Please output every entry below exactly as written, leaving out any pictures.

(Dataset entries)
• • • •

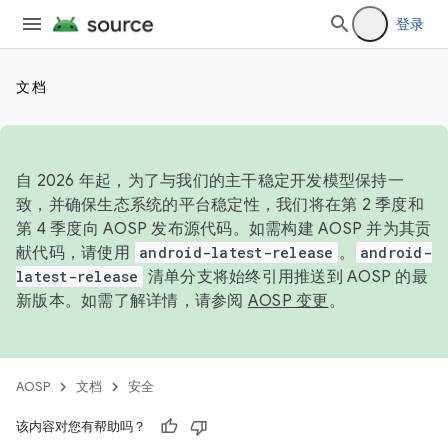
登录
文档
自 2026 年起，为了与我们的主干稳定开发模型保持一
致，并确保生态系统的平台稳定性，我们将在第 2 季度和
第 4 季度向 AOSP 发布源代码。如需构建 AOSP 并为其贡
献代码，请使用
android-latest-release
。
android-
latest-release
清单分支将始终引用推送到 AOSP 的最
新版本。如需了解详情，请参阅
AOSP 变更
。
AOSP
文档
安全
该内容对您有帮助吗？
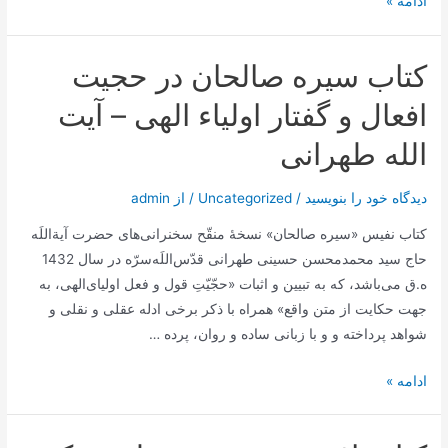
کتاب
ادامه »
گلشن
اسرار
کتاب سیره صالحان در حجیت
–
شرحی
افعال و گفتار اولیاء الهی – آیت
بر
الله طهرانی
الحکمة
المتعالیة‌
دیدگاه‌ خود را بنویسید
/
Uncategorized
/ از
admin
فی
الاسفار
کتاب نفیس «سیره صالحان» نسخۀ منقّح سخنرانی‌های حضرت آیة‌اللَه
العقلیة‌
حاج سید محمدمحسن حسینی طهرانی قدّس‌اللَه‌سرّه در سال 1432
الاربعة
ه.ق می‌باشد، که به تبیین و اثبات «حجّیّتِ قول و فعل اولیای‌الهی، به
جهت حکایت از متن واقع» همراه با ذکر برخی ادله عقلی و نقلی و
شواهد پرداخته و و با زبانی ساده و روان، پرده …
کتاب
ادامه »
سیره
صالحان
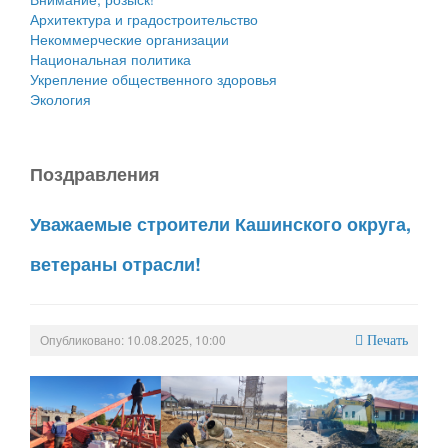
Архитектура и градостроительство
Некоммерческие организации
Национальная политика
Укрепление общественного здоровья
Экология
Поздравления
Уважаемые строители Кашинского округа,
ветераны отрасли!
Опубликовано: 10.08.2025, 10:00
Печать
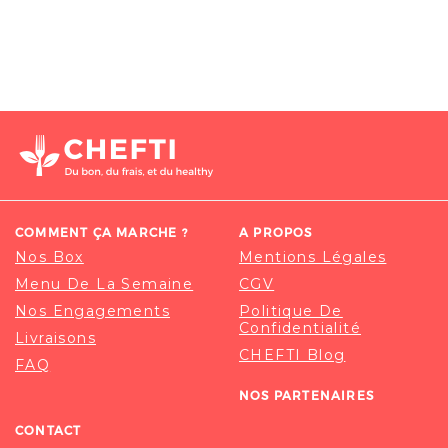
COMMENT ÇA MARCHE ?
A PROPOS
Nos Box
Mentions Légales
Menu De La Semaine
CGV
Nos Engagements
Politique De
Confidentialité
Livraisons
CHEFTI Blog
FAQ
NOS PARTENAIRES
CONTACT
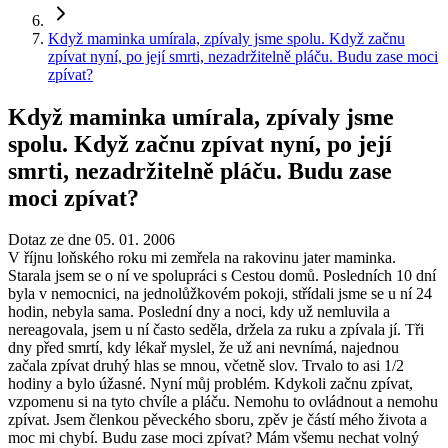
Když maminka umírala, zpívaly jsme spolu. Když začnu
zpívat nyní, po její smrti, nezadržitelně pláču. Budu zase moci
zpívat?
Když maminka umírala, zpívaly jsme
spolu. Když začnu zpívat nyní, po její
smrti, nezadržitelně pláču. Budu zase
moci zpívat?
Dotaz ze dne 05. 01. 2006
V říjnu loňského roku mi zemřela na rakovinu jater maminka.
Starala jsem se o ní ve spolupráci s Cestou domů. Posledních 10 dní
byla v nemocnici, na jednolůžkovém pokoji, střídali jsme se u ní 24
hodin, nebyla sama. Poslední dny a noci, kdy už nemluvila a
nereagovala, jsem u ní často seděla, držela za ruku a zpívala jí. Tři
dny před smrtí, kdy lékař myslel, že už ani nevnímá, najednou
začala zpívat druhý hlas se mnou, včetně slov. Trvalo to asi 1/2
hodiny a bylo úžasné. Nyní můj problém. Kdykoli začnu zpívat,
vzpomenu si na tyto chvíle a pláču. Nemohu to ovládnout a nemohu
zpívat. Jsem členkou pěveckého sboru, zpěv je částí mého života a
moc mi chybí. Budu zase moci zpívat? Mám všemu nechat volný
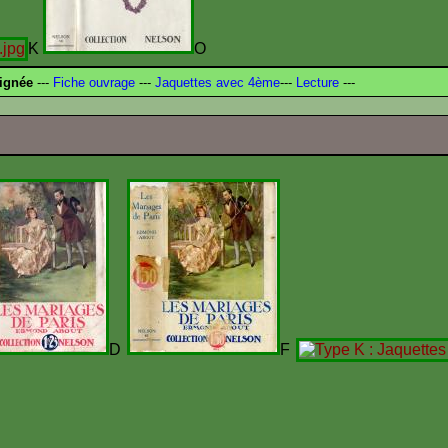
K
O
signée
---
Fiche ouvrage
---
Jaquettes avec 4ème
---
Lecture
---
D
F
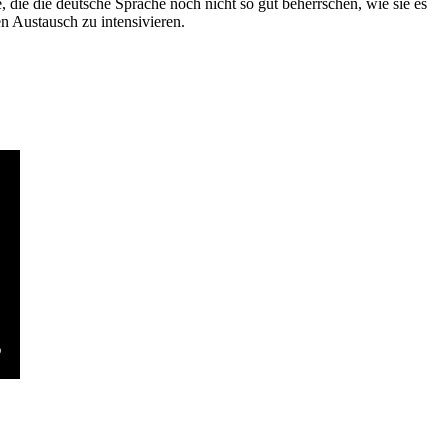
die die deutsche Sprache noch nicht so gut beherrschen, wie sie es
n Austausch zu intensivieren.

• • • •

■ Output for this task ■
登录
文档
自 2026 年起，为了与我们的主干稳定开发模型保持一
致，并确保生态系统的平台稳定性，我们将在第 2 季度和
第 4 季度向 AOSP 发布源代码。如需构建 AOSP 并为其贡
献代码，请使用
android-latest-release
。
android-
latest-release
清单分支将始终引用推送到 AOSP 的最
新版本。如需了解详情，请参阅
AOSP 变更
。
AOSP
文档
安全
该内容对您有帮助吗？
کتاب
ادامه »
گلشن
اسرار
کتاب سیره صالحان در حجیت
–
شرحی
افعال و گفتار اولیاء الهی – آیت
بر
الله طهرانی
الحکمة
المتعالیة‌
دیدگاه‌ خود را بنویسید
/
Uncategorized
/ از
admin
فی
الاسفار
کتاب نفیس «سیره صالحان» نسخۀ منقّح سخنرانی‌های حضرت آیة‌اللَه
العقلیة‌
حاج سید محمدمحسن حسینی طهرانی قدّس‌اللَه‌سرّه در سال 1432
الاربعة
ه.ق می‌باشد، که به تبیین و اثبات «حجّیّتِ قول و فعل اولیای‌الهی، به
جهت حکایت از متن واقع» همراه با ذکر برخی ادله عقلی و نقلی و
شواهد پرداخته و و با زبانی ساده و روان، پرده …
کتاب
ادامه »
سیره
صالحان
Архитектура и градостроительство
Некоммерческие организации
Национальная политика
Укрепление общественного здоровья
Экология
Поздравления
Уважаемые строители Кашинского округа,
ветераны отрасли!
Опубликовано: 10.08.2025, 10:00
Печать
COMMENT ÇA MARCHE ?
A PROPOS
Nos Box
Mentions Légales
Menu De La Semaine
CGV
Nos Engagements
Politique De
Confidentialité
Livraisons
CHEFTI Blog
FAQ
NOS PARTENAIRES
CONTACT
Když maminka umírala, zpívaly jsme spolu. Když začnu
zpívat nyní, po její smrti, nezadržitelně pláču. Budu zase moci
zpívat?
Když maminka umírala, zpívaly jsme
spolu. Když začnu zpívat nyní, po její
smrti, nezadržitelně pláču. Budu zase
moci zpívat?
Dotaz ze dne 05. 01. 2006
V říjnu loňského roku mi zemřela na rakovinu jater maminka.
Starala jsem se o ní ve spolupráci s Cestou domů. Posledních 10 dní
byla v nemocnici, na jednolůžkovém pokoji, střídali jsme se u ní 24
hodin, nebyla sama. Poslední dny a noci, kdy už nemluvila a
nereagovala, jsem u ní často seděla, držela za ruku a zpívala jí. Tři
dny před smrtí, kdy lékař myslel, že už ani nevnímá, najednou
začala zpívat druhý hlas se mnou, včetně slov. Trvalo to asi 1/2
hodiny a bylo úžasné. Nyní můj problém. Kdykoli začnu zpívat,
vzpomenu si na tyto chvíle a pláču. Nemohu to ovládnout a nemohu
zpívat. Jsem členkou pěveckého sboru, zpěv je částí mého života a
moc mi chybí. Budu zase moci zpívat? Mám všemu nechat volný
K
O
signée
---
Fiche ouvrage
---
Jaquettes avec 4ème
---
Lecture
---
D
F
die die deutsche Sprache noch nicht so gut beherrschen, wie sie es
n Austausch zu intensivieren.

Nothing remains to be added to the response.